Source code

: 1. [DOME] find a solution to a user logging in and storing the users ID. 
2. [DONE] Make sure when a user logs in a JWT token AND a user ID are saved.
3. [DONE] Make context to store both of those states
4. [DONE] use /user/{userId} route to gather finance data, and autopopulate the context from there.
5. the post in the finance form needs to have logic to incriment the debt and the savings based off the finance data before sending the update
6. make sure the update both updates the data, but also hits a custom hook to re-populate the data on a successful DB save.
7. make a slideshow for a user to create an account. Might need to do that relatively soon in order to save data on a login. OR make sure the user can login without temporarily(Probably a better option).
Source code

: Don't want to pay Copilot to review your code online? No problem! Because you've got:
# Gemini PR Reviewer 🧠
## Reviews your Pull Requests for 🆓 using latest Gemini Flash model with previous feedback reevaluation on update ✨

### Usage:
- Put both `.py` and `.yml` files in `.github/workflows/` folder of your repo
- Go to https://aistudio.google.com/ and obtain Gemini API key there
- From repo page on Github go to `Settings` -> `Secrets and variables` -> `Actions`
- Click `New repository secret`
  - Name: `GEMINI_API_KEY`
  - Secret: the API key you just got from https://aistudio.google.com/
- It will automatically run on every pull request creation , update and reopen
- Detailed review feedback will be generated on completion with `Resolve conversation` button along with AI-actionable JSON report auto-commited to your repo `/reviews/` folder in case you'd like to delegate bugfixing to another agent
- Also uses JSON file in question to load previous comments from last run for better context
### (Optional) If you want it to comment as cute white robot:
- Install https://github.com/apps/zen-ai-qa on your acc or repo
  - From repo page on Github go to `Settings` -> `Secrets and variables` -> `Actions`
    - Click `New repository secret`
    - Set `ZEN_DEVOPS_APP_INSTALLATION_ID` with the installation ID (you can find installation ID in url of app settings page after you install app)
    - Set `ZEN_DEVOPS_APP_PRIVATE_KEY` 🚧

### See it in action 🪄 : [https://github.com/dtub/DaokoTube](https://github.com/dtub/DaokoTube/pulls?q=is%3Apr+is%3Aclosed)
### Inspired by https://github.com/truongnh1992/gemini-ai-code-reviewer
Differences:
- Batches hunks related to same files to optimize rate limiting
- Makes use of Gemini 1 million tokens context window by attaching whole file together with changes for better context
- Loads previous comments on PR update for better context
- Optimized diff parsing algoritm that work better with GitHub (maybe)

══════

§ **TASK DESCRIPTION**
Look above for the line holding "- Go to https://aistudio.google.com/", then set down exactly that line and every line after it up to and including the line holding "- Secret: the", with nothing else.

§ **EXPECTED ANSWER**
- Go to https://aistudio.google.com/ and obtain Gemini API key there
- From repo page on Github go to `Settings` -> `Secrets and variables` -> `Actions`
- Click `New repository secret`
  - Name: `GEMINI_API_KEY`
  - Secret: the API key you just got from https://aistudio.google.com/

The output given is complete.